The most common symptom experienced due to Morton's toe is callusing and/or discomfort of the ball of the foot at the base of the second toe. The first metatarsal head (toeward end of the metatarsal, at the base of the big toe) would normally bear the majority of a person's body weight during the propulsive phases of gait, but because the second metatarsal head is farthest forward, the force is transferred there. Pain may also be felt in the arch of the foot, at the ankleward end of the first and second metatarsals.

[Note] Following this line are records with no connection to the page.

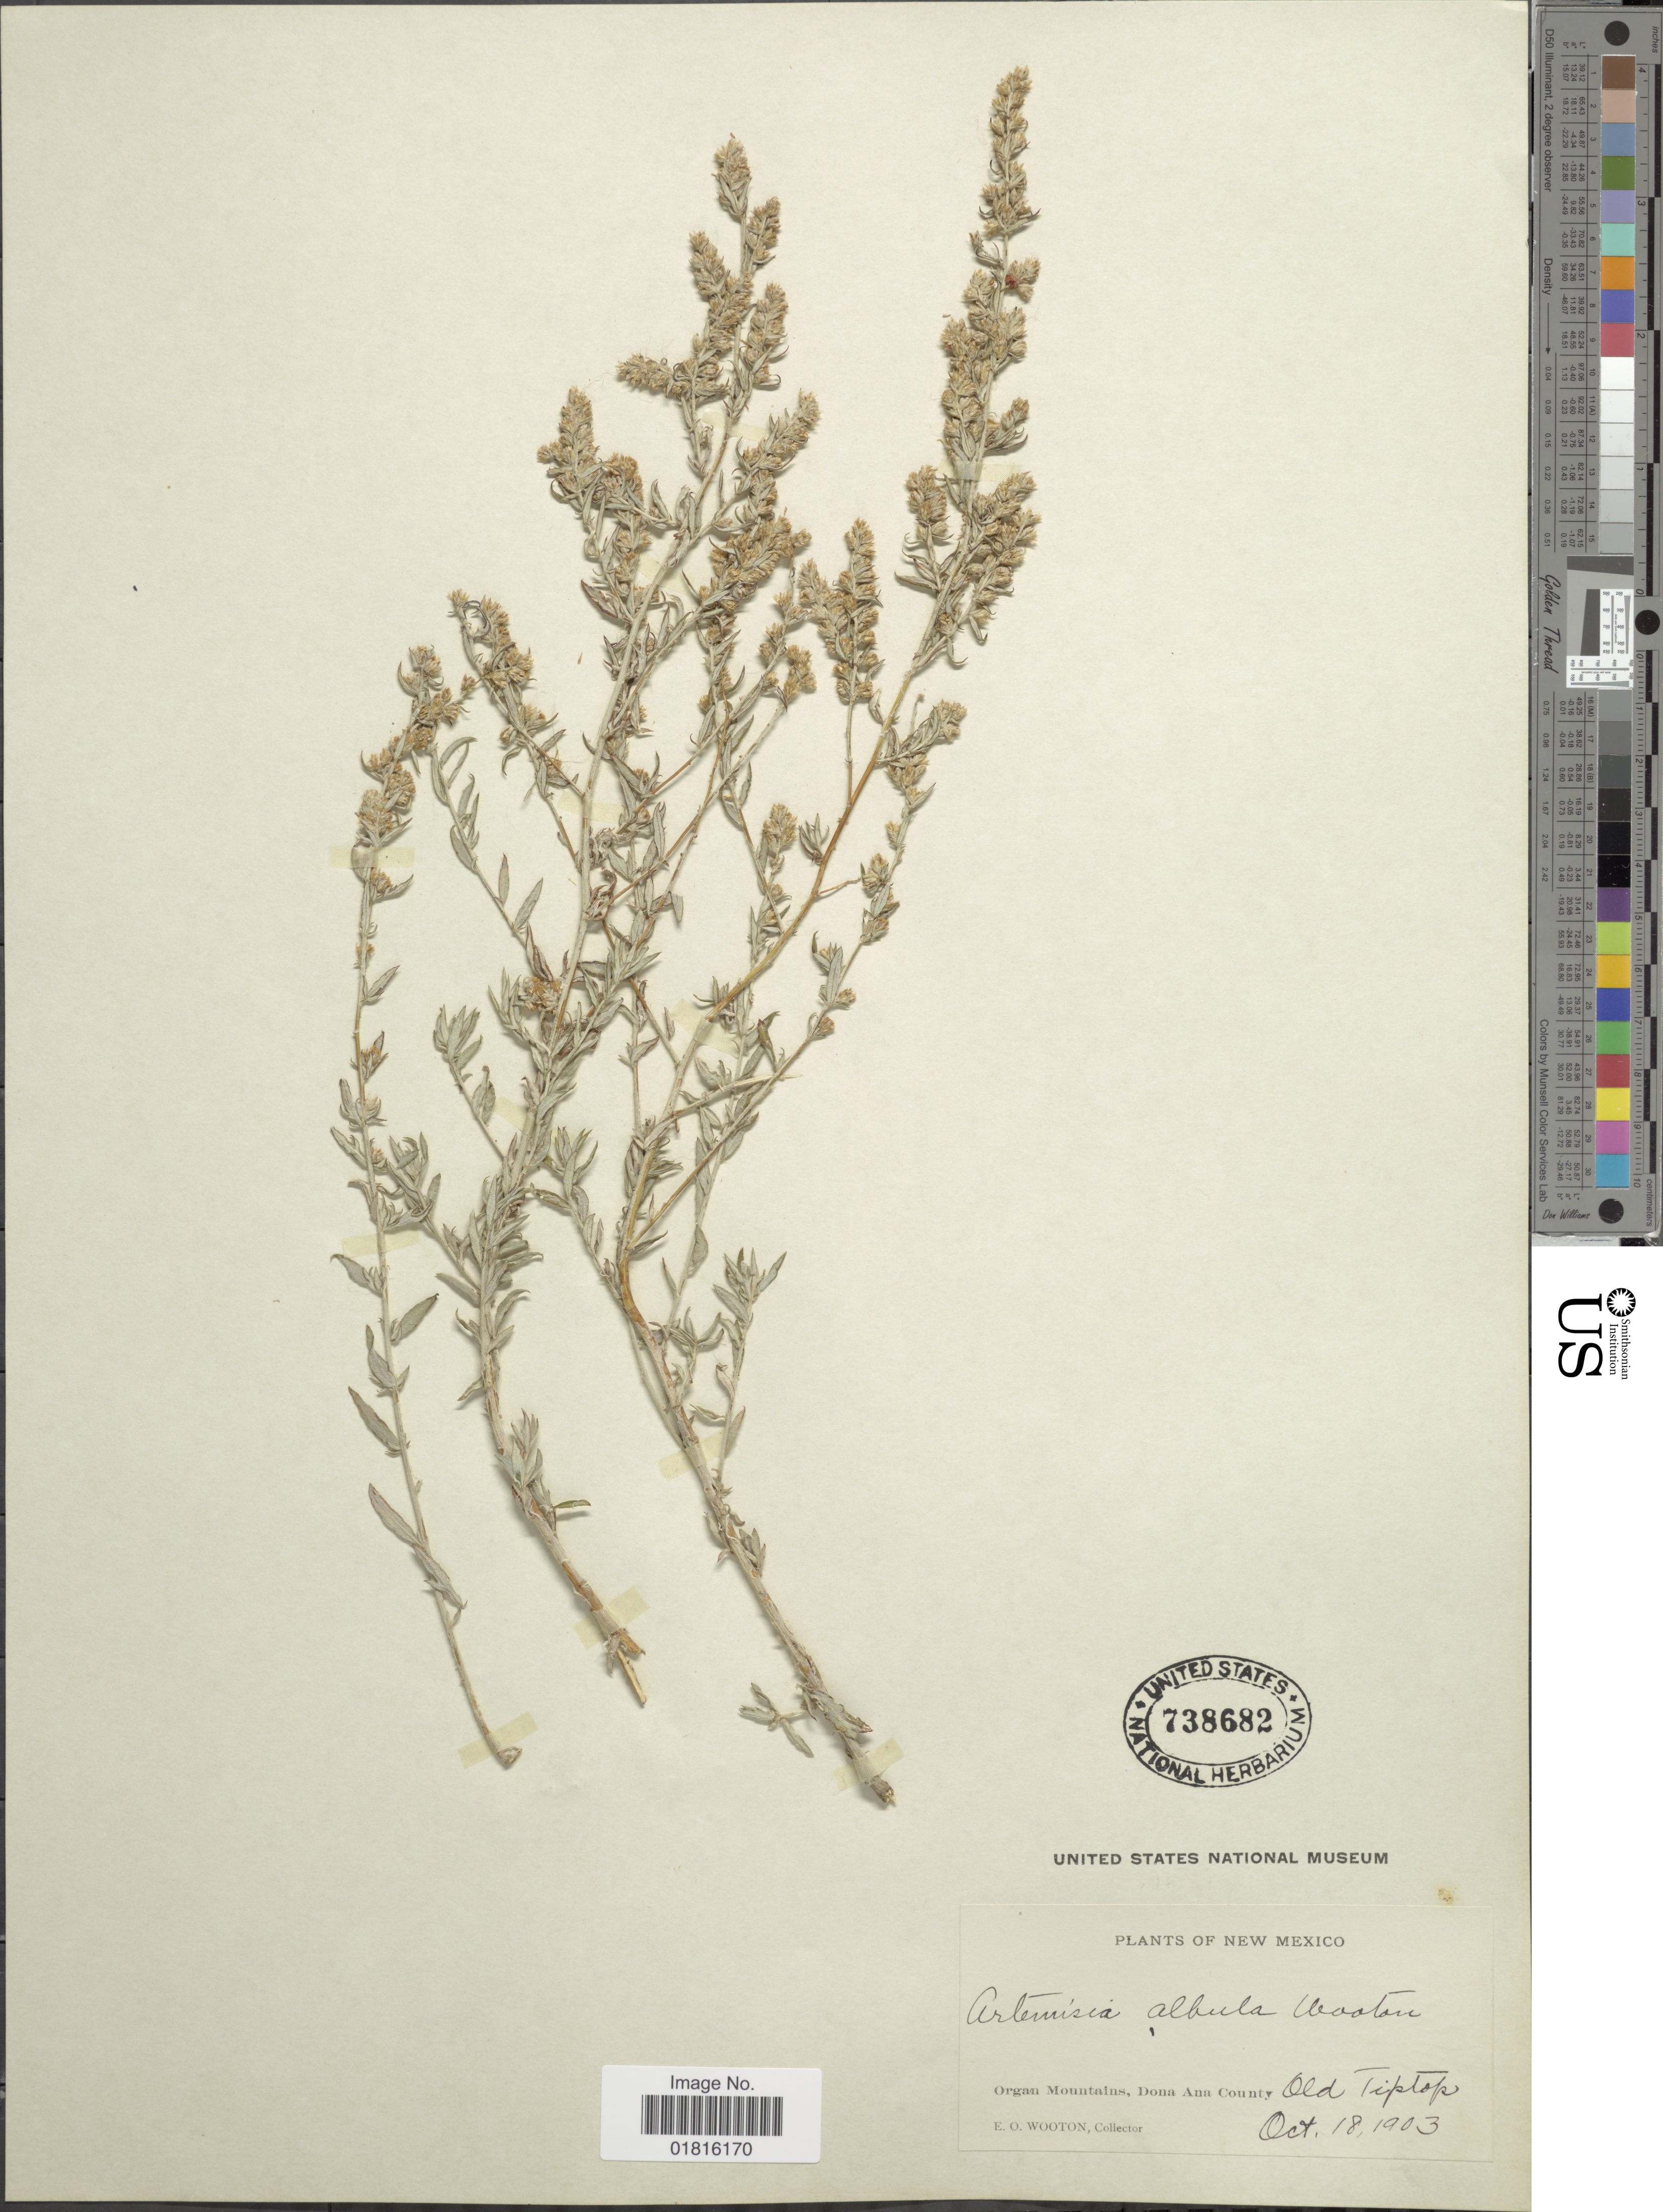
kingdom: Plantae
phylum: Tracheophyta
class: Magnoliopsida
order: Asterales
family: Asteraceae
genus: Artemisia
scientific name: Artemisia ludoviciana subsp. albula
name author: (Wooton) D.D. Keck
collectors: E. O. Wooton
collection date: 1903-10-18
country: United States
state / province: New Mexico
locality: Organ Mountains, Dona Ana County Old Tiptop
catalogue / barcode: US 738682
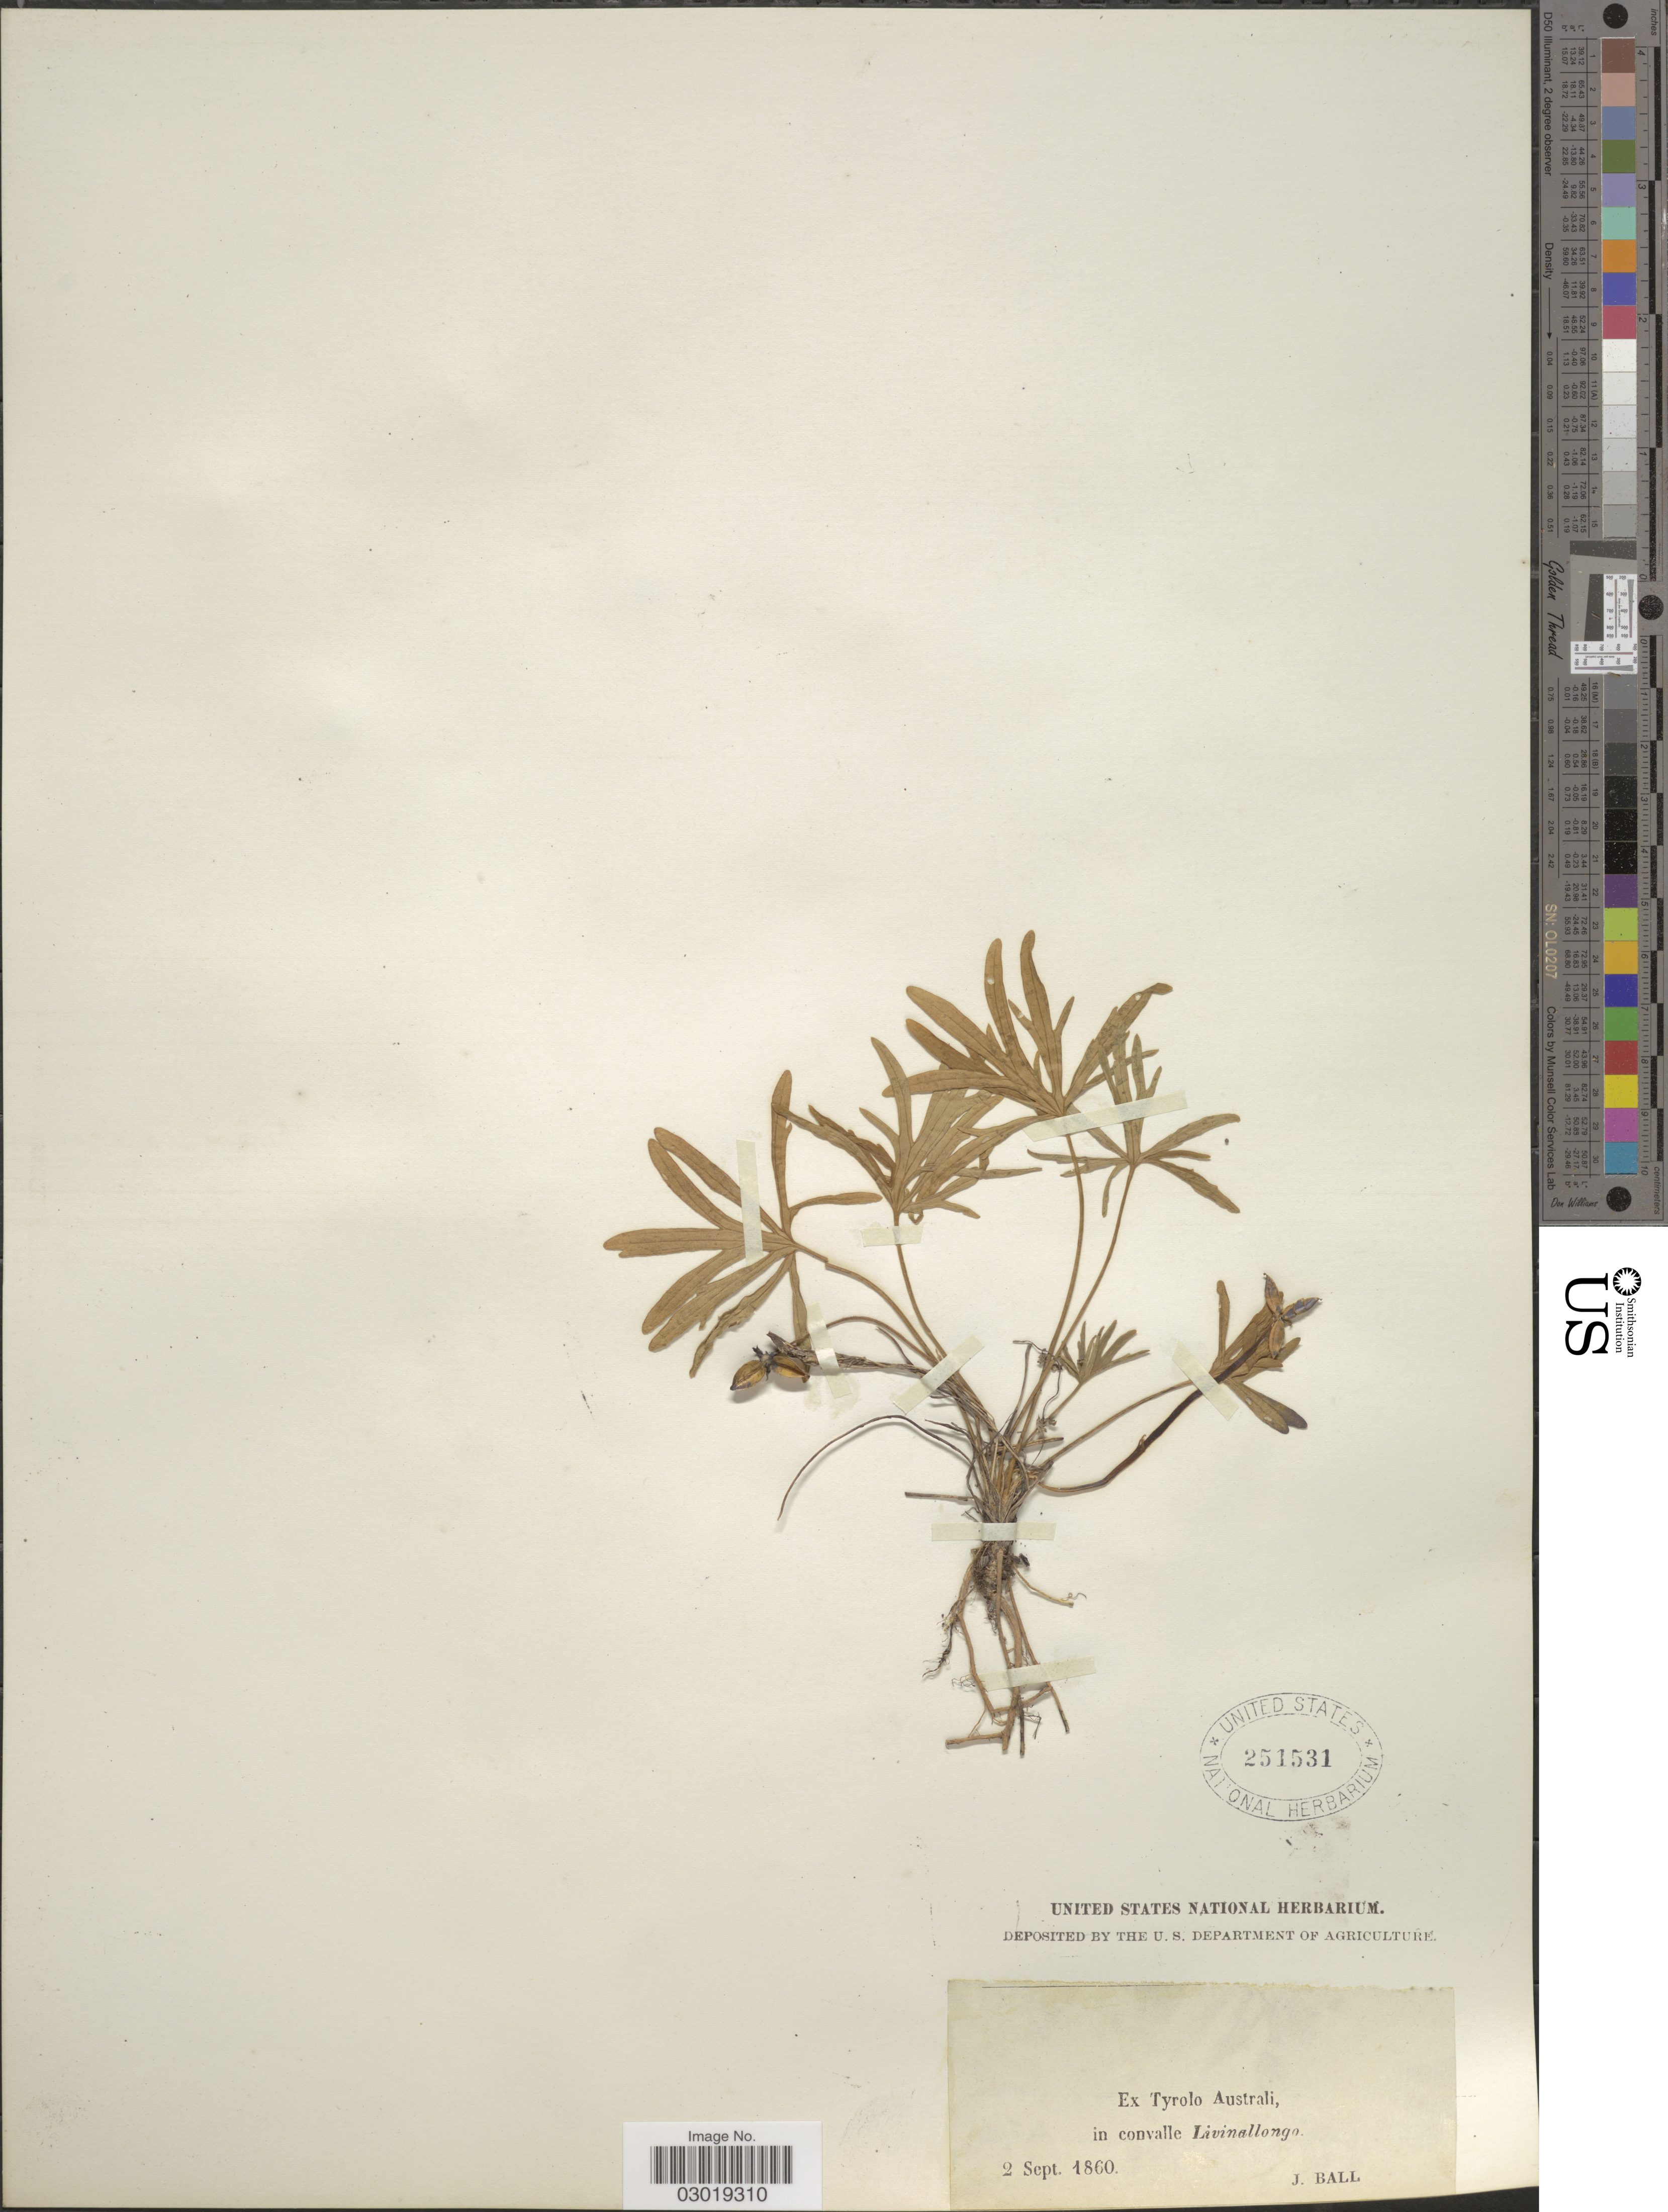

In shoe-wearing cultures, Morton's toe can be problematic. For instance, wearing shoes with a profile that does not accommodate a longer second toe may cause foot pain. A small (80-person) study found no statistically significant difference in the frequency of longer second toes between people with and without ingrown toenails, but tight and ill-fitting shoes are generally considered to increase the risk of ingrown toenails, and shoes are often too tight on the toes. A tight shoe toe box can also cause hammer toes.

===Associated condition===
Among the issues associated with Morton's toe is that the weight distribution causes the front of the foot to widen as the weight shifts from the first shortened toe to the others. Regular shoes will often cause metatarsalgia and neuromas as the shoe pushes together the toes hence the case of Morton's neuroma. Wide shoes are recommended.

==Treatment==
Asymptomatic anatomical variations in feet generally do not need treatment. Conservative treatment for foot pain with Morton's toe may involve exercises or placing a flexible pad under the first toe and metatarsal; an early version of the latter treatment was once patented by Dudley Joy Morton. Restoring the Morton's toe to normal function with proprioceptive orthotics can help alleviate numerous problems of the feet such as metatarsalgia, hammer toes, bunions, Morton's neuroma, plantar fasciitis and general fatigue of the feet. Rare cases of disabling pain are sometimes treated surgically.

==Prevalence==
Morton's toe is a minority variant of foot shape. Its recorded prevalence varies in different populations, with estimates from 2.95% to 22%. A study by the Bulgarian Academy of Sciences found that it is far more prevalent among Bulgarians. Another study on the Idoma people of Nigeria found almost a third of people have it.

==Etymology==
The name derives from American orthopedic surgeon Dudley Joy Morton (1884–1960), who originally described it as part of Morton's triad, also known as Morton's syndrome or Morton's foot syndrome. It is a congenital short first metatarsal bone, a hypermobile first metatarsal segment, and calluses under the second and third metatarsals. Confusion has arisen from "Morton's foot" being used for a different condition, Morton's metatarsalgia, which affects the space between the bones and is named after Thomas George Morton (1835–1903).

== Culture ==
Morton's toe, especially the second-toe-is-longer versions, has a long association with disputed anthropological and ethnic interpretations. Morton called it Metatarsus atavicus, considering it an atavism recalling prehuman grasping toes. In statuary and shoe fitting, a more-protuberant second toe has been called the Greek foot (as opposed to the Egyptian foot, where the great toe is longer).

It was an idealized form in Greek sculpture (hence the common name "Greek toe"; modern Greeks also have an increased prevalence of Greek foot), and this persisted as an aesthetic standard through Roman and Renaissance periods and later on in neo-classical works such as on the Statue of Liberty which has toes of this proportion. Some famous Classical and Renaissance art works featuring Morton's toe include Boxer at Rest, The Birth of Venus, Laocoön and His Sons and Diana of Versailles.

There are also associations found within Celtic groups. The French call it commonly pied grec (just as the Italians call it piede greco, both "Greek foot") but sometimes pied ancestral or pied de Néanderthal.
Also in German this foot shape is called Griechischer Fuß ("Greek foot") as opposed to Ägyptischer Fuß ("Egyptian foot") where the second toe is shorter and Römischer Fuß ("Roman foot") where hallux and second toe are of equal length.